I created a 465 GB partition(25% of the real capacity) for drive C (Windows partition) and the rest (75%) for drive D where I installed games and some other programs. Is there any downside for performance or is it going to affect reliability on the long term ?
 
I don't think it makes any difference at all. My understanding is that unlike with a traditional HDD, partitoning an SSD doesn't actually restrict the partitions to certain regions of the memory. It's still all spread out as it would be if it was a single partition and the partitions themselves are kind of illusionary.

SSDs can drop off in performance when they approach full, but again I believe that applies only to the total fill of the entire SSD, not to any individual partitions.

The one advantage is that you'll be able to reinstall your OS without having to download your games, assuming you're using Steam or anything that behaves similarly. Your programs you may have to reinstall unless they're completely standalone.
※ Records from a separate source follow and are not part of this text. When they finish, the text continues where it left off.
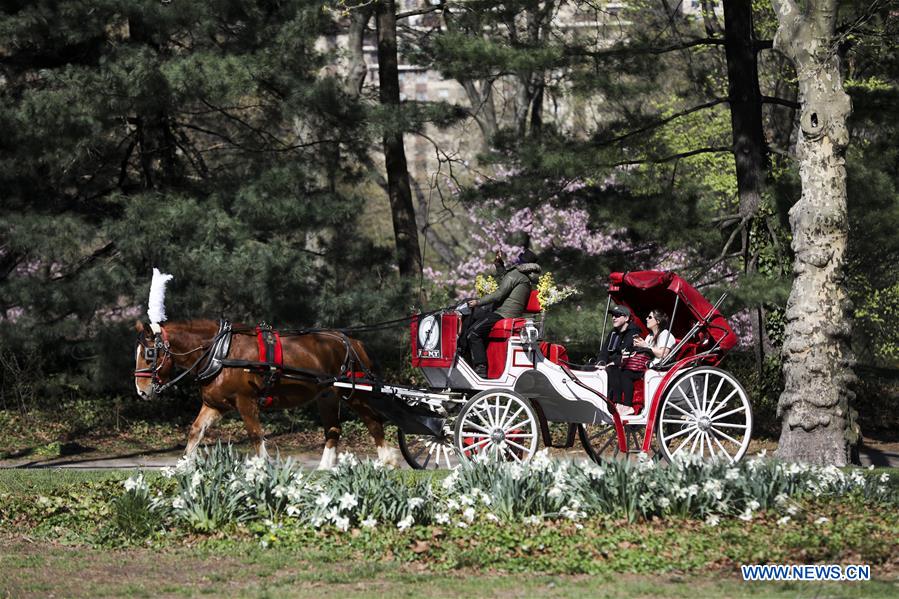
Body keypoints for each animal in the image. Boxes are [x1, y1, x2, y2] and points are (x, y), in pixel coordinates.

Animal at [134, 318, 400, 468]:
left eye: (149, 353)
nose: (141, 391)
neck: (220, 352)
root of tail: (352, 342)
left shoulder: (246, 401)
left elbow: (255, 435)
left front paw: (263, 467)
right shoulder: (215, 405)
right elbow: (195, 431)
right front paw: (183, 466)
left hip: (355, 394)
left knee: (374, 422)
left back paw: (386, 461)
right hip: (328, 395)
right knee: (333, 429)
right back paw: (325, 468)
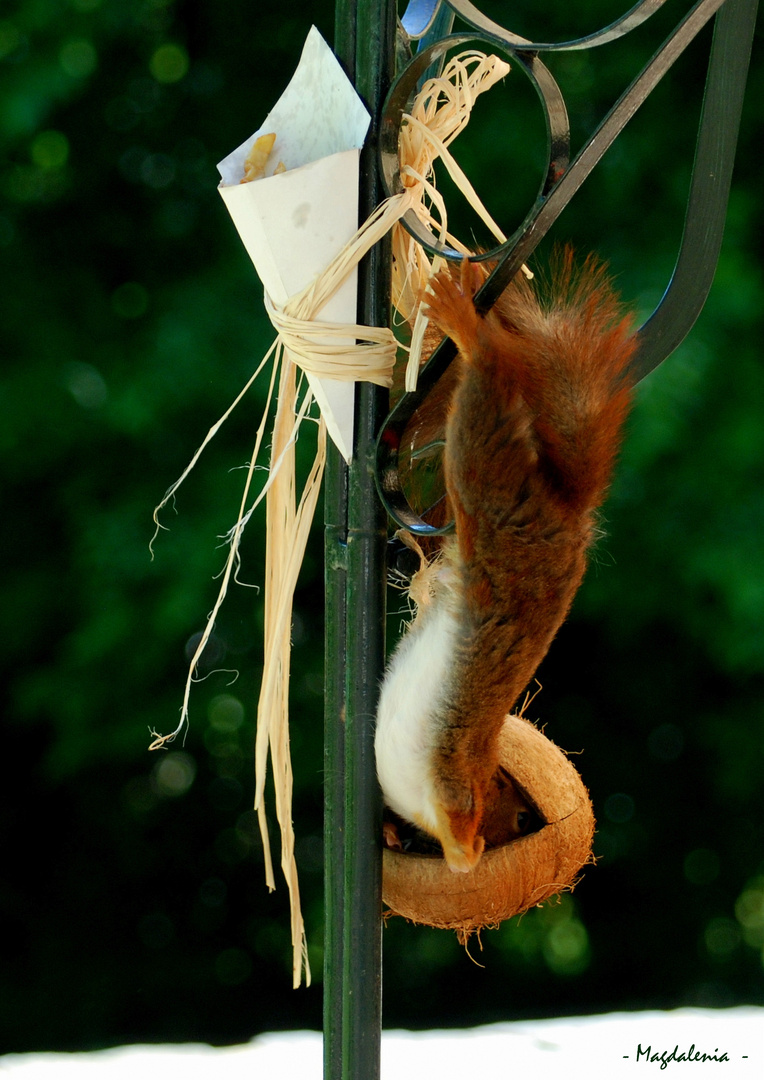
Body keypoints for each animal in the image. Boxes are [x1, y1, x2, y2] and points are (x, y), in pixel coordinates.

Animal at [376, 250, 635, 868]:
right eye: (520, 815)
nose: (519, 823)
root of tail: (567, 513)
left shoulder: (452, 785)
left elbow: (460, 857)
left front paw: (407, 838)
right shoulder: (457, 780)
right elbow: (464, 846)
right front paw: (459, 847)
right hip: (485, 482)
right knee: (487, 388)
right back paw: (470, 327)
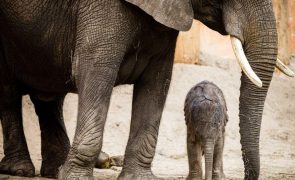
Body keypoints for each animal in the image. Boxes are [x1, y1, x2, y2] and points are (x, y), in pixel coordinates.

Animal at [0, 0, 292, 179]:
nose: (246, 176)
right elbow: (95, 71)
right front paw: (75, 178)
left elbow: (157, 82)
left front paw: (138, 177)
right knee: (9, 92)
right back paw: (21, 170)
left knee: (48, 99)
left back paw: (54, 170)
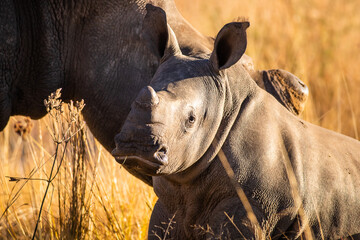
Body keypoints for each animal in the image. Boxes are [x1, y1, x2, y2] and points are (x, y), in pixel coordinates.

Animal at [112, 5, 360, 240]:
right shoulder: (169, 203)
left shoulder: (252, 206)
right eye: (132, 104)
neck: (225, 104)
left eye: (191, 119)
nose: (135, 147)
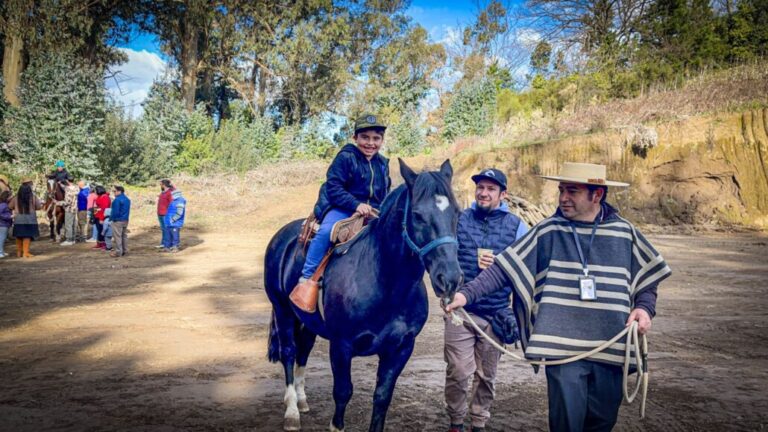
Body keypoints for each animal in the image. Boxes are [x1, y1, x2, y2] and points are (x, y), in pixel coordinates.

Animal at [264, 159, 462, 432]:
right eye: (418, 215)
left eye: (457, 213)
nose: (450, 278)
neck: (386, 285)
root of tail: (282, 237)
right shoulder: (341, 346)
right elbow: (343, 392)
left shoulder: (400, 349)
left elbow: (382, 397)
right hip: (283, 311)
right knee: (290, 352)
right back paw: (292, 411)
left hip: (307, 320)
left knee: (304, 350)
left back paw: (302, 401)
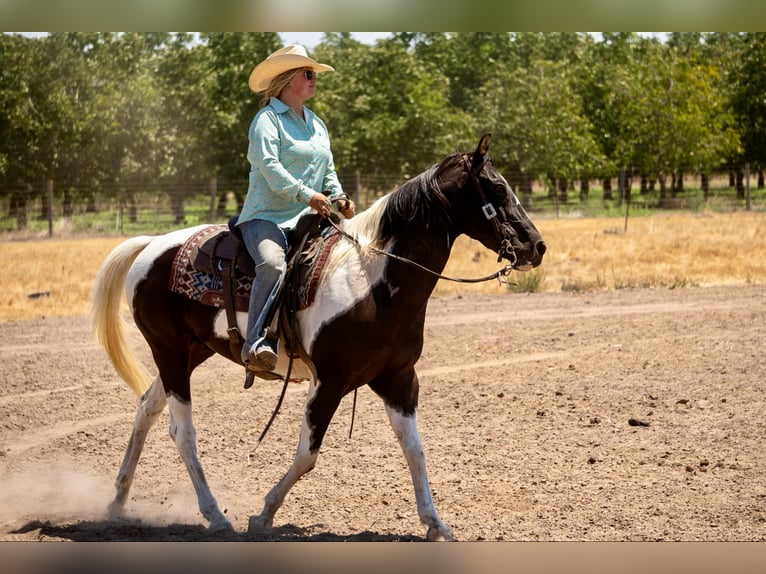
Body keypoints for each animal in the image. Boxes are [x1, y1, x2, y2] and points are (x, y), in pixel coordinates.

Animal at [91, 134, 546, 541]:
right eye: (497, 188)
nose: (536, 246)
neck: (373, 281)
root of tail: (152, 245)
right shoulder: (329, 382)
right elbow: (307, 454)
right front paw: (263, 515)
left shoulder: (399, 379)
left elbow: (415, 450)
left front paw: (436, 524)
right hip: (168, 349)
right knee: (182, 432)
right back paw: (215, 516)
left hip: (191, 351)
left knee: (147, 409)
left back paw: (117, 503)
So no real reason to partition, no real reason to undo your partitioning if you're happy with it.
 
I have a 2TB Samsung 980 PRO SSD.
I created a 465 GB partition(25% of the real capacity) for drive C (Windows partition) and the rest (75%) for drive D where I installed games and some other programs. Is there any downside for performance or is it going to affect reliability on the long term ?
Depending on how fussy you are you might find that having the OS and games on the same disk is not the best combo for perf.
 
No impact on performance or reliability.
Space management might be an issue.
For example, your D space starts to get full but you want to install a new game. What do you do? Install it on the C drive anyway?